2^nd World Heart Congress

Biography

Biography: Gad Keren

Abstract

During the healing process after MI there an immense invasion of inflammatory cells occurs into the infarct area. We have studied the potential role of TRPV2 cation channel in recovery after MI. We shown by gene expression array study 5 days post MI that there was a significant increase in TRPV2 expression compared to sham TRPV2 channel is highly expressed in phagocytes and splenocytes and moderately in the heart. We have performed LAD ligation studies in WT mice, TRPVK/O mice and in rats. On the 3rd day by RT-PCR an increase in the level of TRPV2 was shown and validated by Western blot and Flow cytometry. Immunohistochemical staining with anti CD68 and Anti TRPV2 antibodies showed abundance of inflammatory cells on the 3rd day and also by confocal microscopy.
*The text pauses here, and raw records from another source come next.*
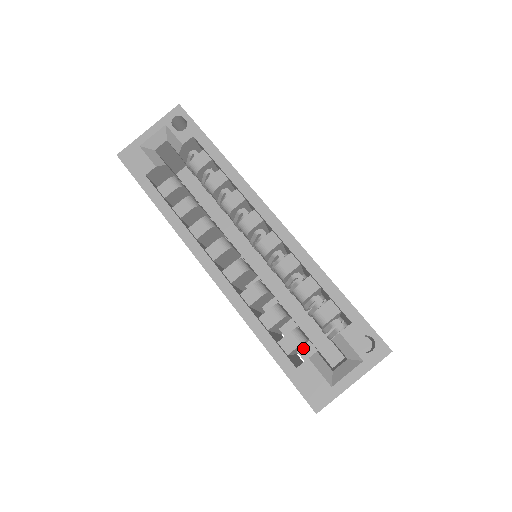
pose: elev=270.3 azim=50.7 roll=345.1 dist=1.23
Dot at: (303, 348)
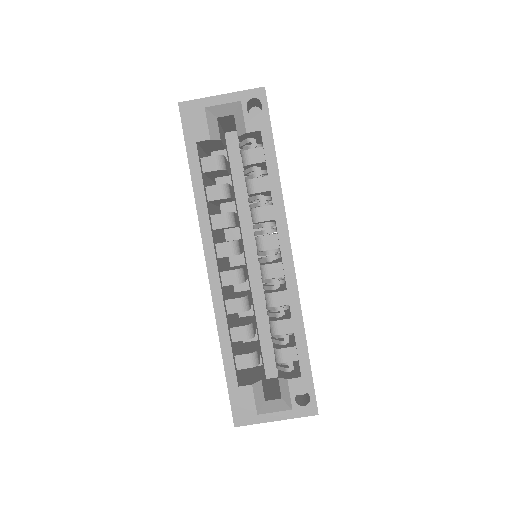
Dot at: occluded
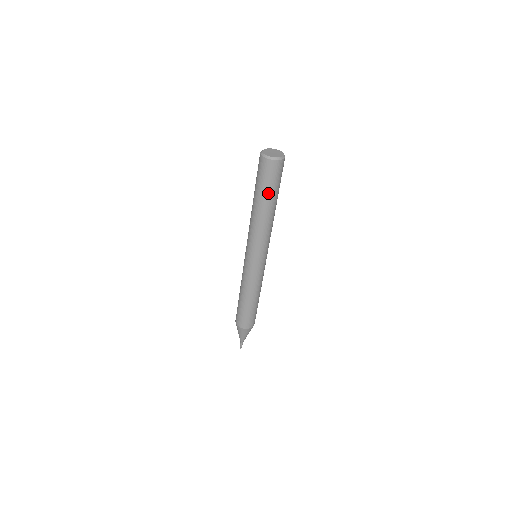
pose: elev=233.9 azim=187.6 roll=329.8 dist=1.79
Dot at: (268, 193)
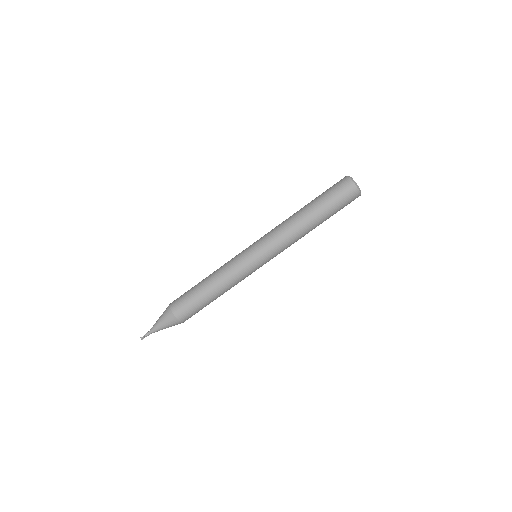
Dot at: (323, 202)
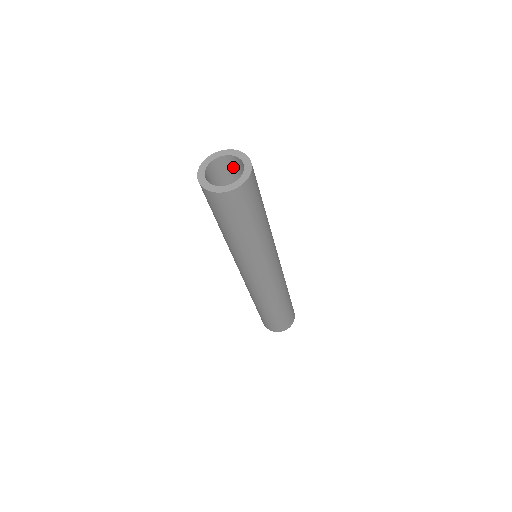
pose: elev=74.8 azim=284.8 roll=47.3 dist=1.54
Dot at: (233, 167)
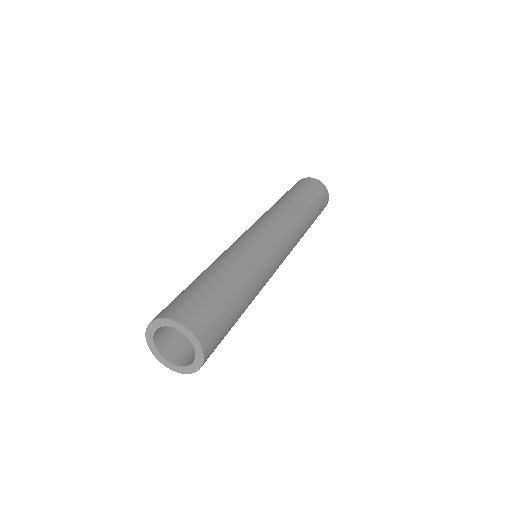
Dot at: occluded
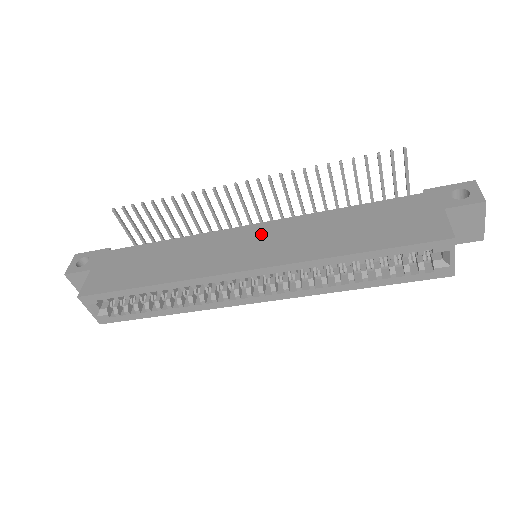
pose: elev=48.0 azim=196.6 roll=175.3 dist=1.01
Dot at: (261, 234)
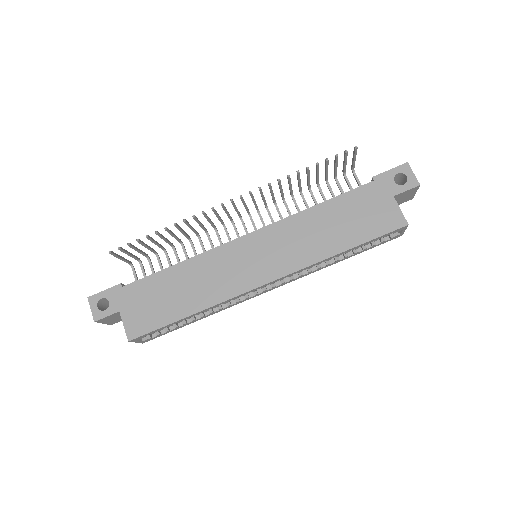
Dot at: (261, 244)
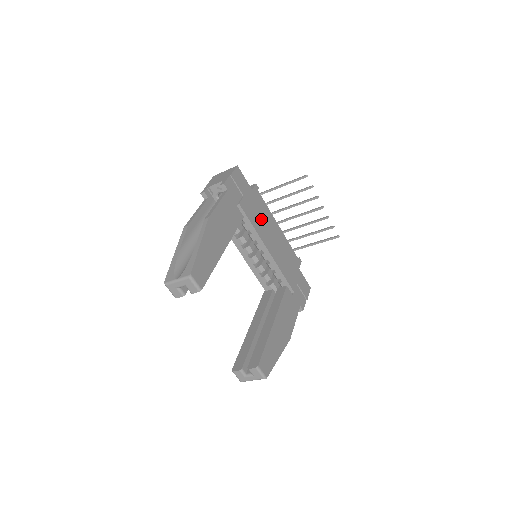
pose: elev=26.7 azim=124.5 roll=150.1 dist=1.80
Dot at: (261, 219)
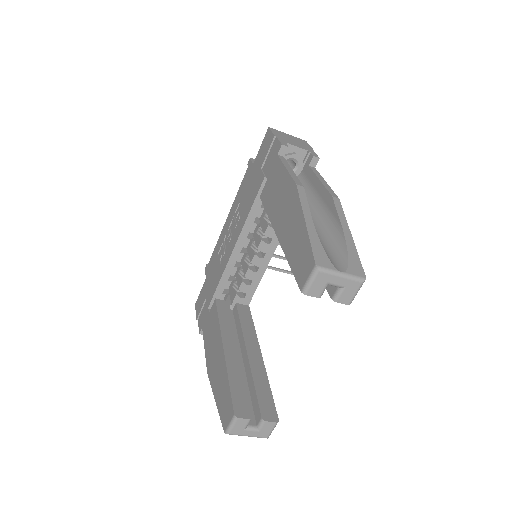
Dot at: occluded
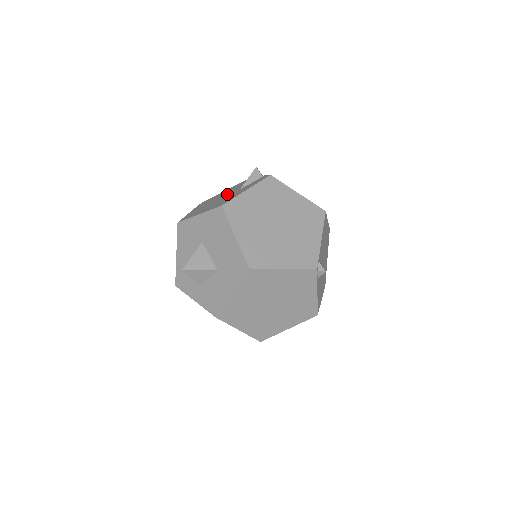
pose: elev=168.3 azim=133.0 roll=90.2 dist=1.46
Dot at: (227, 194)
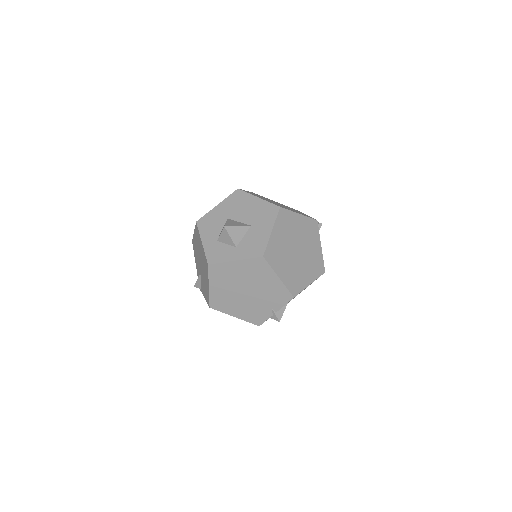
Dot at: occluded
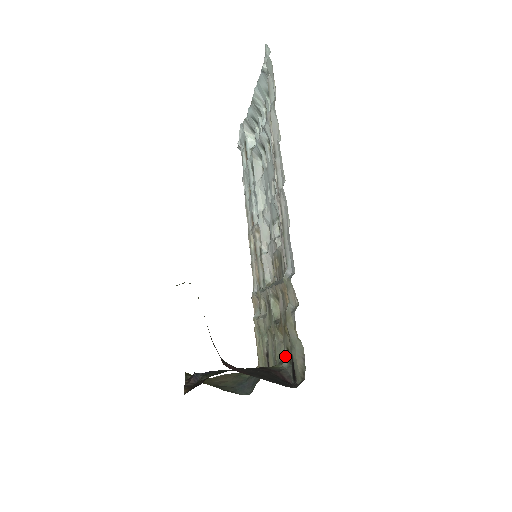
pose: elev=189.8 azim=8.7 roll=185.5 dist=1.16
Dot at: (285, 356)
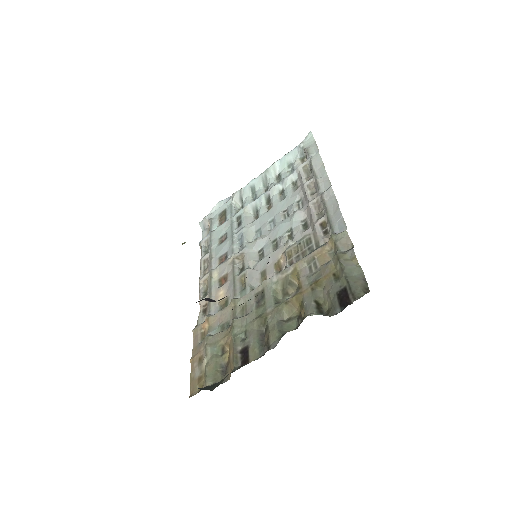
Dot at: (311, 309)
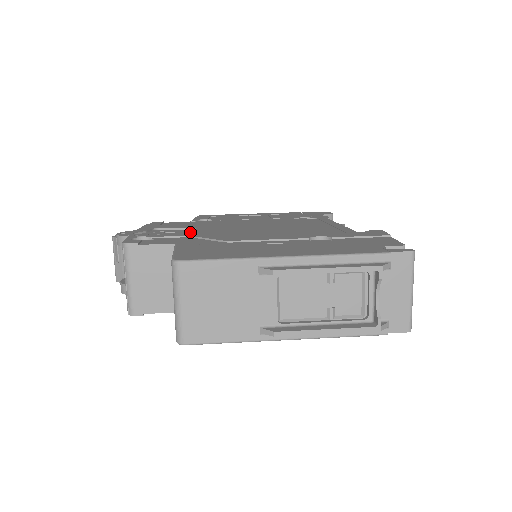
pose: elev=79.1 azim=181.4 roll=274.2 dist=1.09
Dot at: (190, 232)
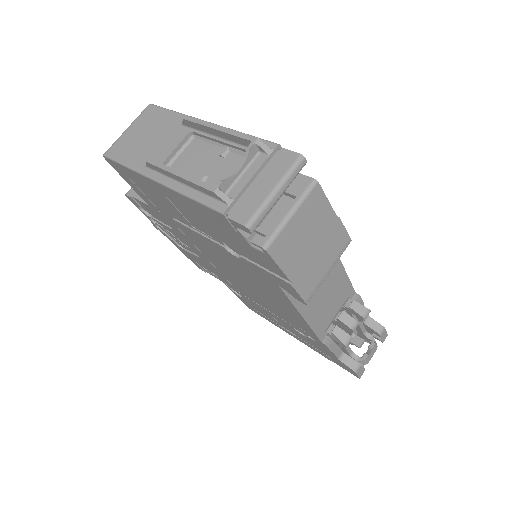
Dot at: occluded
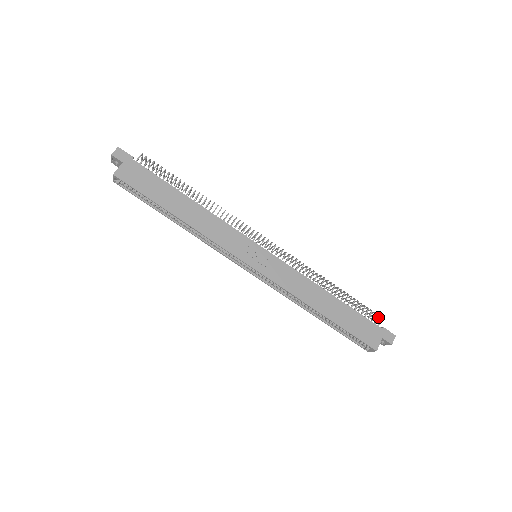
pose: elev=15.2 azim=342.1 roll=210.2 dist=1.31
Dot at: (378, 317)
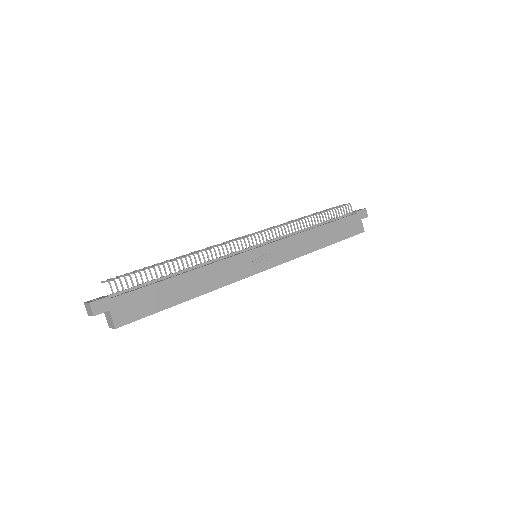
Dot at: occluded
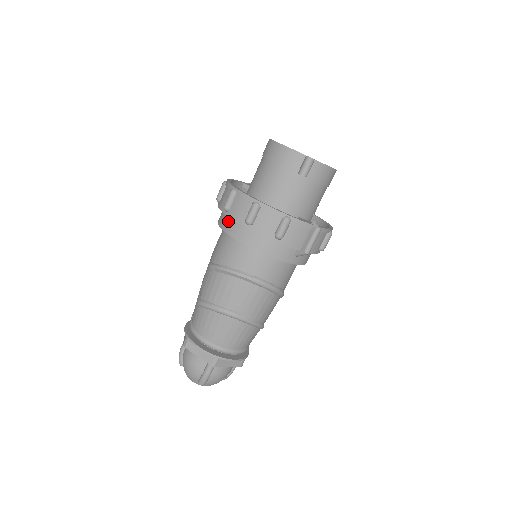
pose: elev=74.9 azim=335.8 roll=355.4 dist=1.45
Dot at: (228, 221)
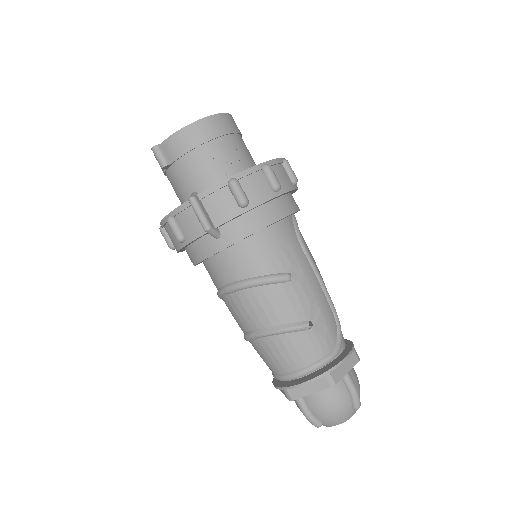
Dot at: occluded
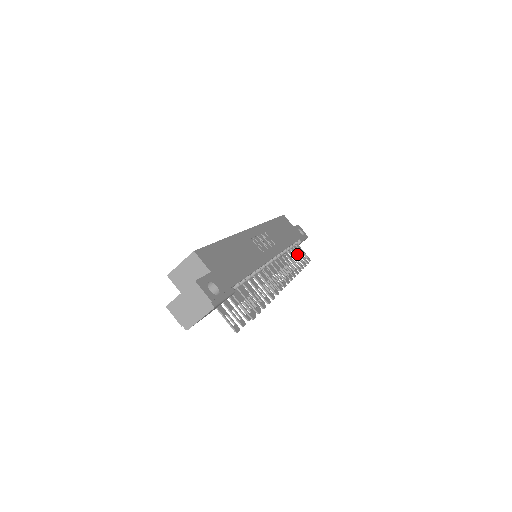
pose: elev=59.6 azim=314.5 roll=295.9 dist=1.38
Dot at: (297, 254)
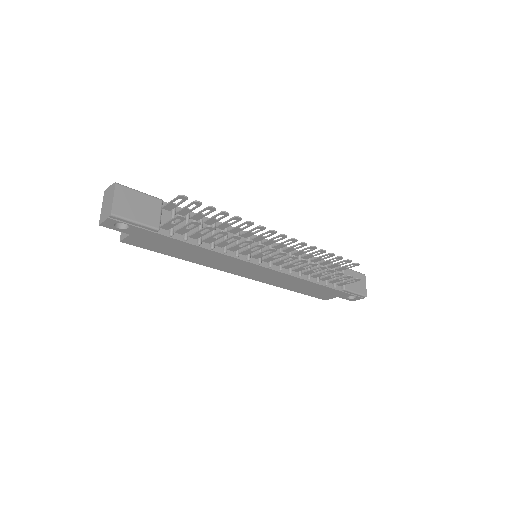
Dot at: (330, 262)
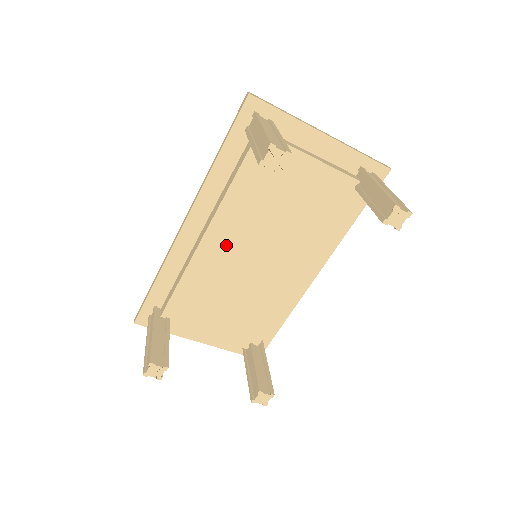
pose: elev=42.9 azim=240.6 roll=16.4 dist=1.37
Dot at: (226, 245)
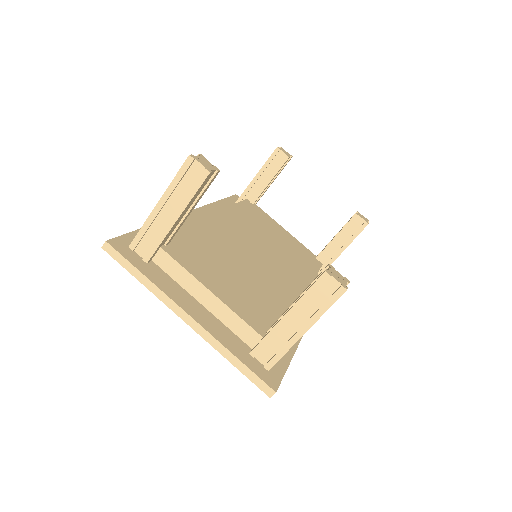
Dot at: (231, 230)
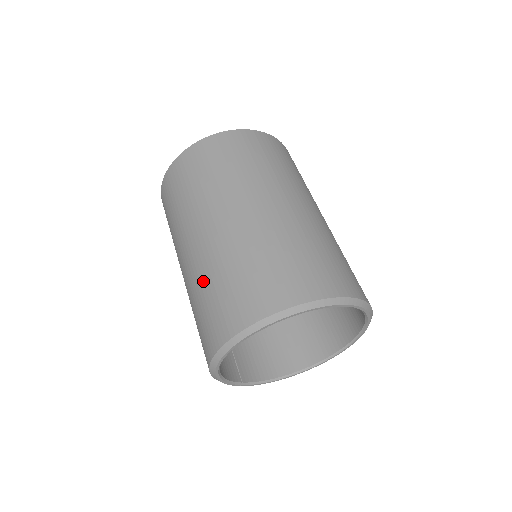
Migration assay showed that only WT macrophages had the capacity to migrate and TRPV2 K/O mice macrophages lacked this ability. Echocardiography and pathology showed a lower reduction in LVEF in the TRPV2 K/O mice compared to control. Scar formation was smaller, and the expression of BNP from LV tissue by RTPCR was higher in the K/O mice. Adoptive transfer of WT macrophages to TRPVK/O mice resulted isworse outcome than study mice injected with KO macrphages. We are currently studying the potential role of specific antibodies to TRPV2 channel and look for a small blocking molecule.
Our data suggest TRPV2 channel blockers and reduction of activity of the channel in the setting of myocardial infarction may have a beneficial role.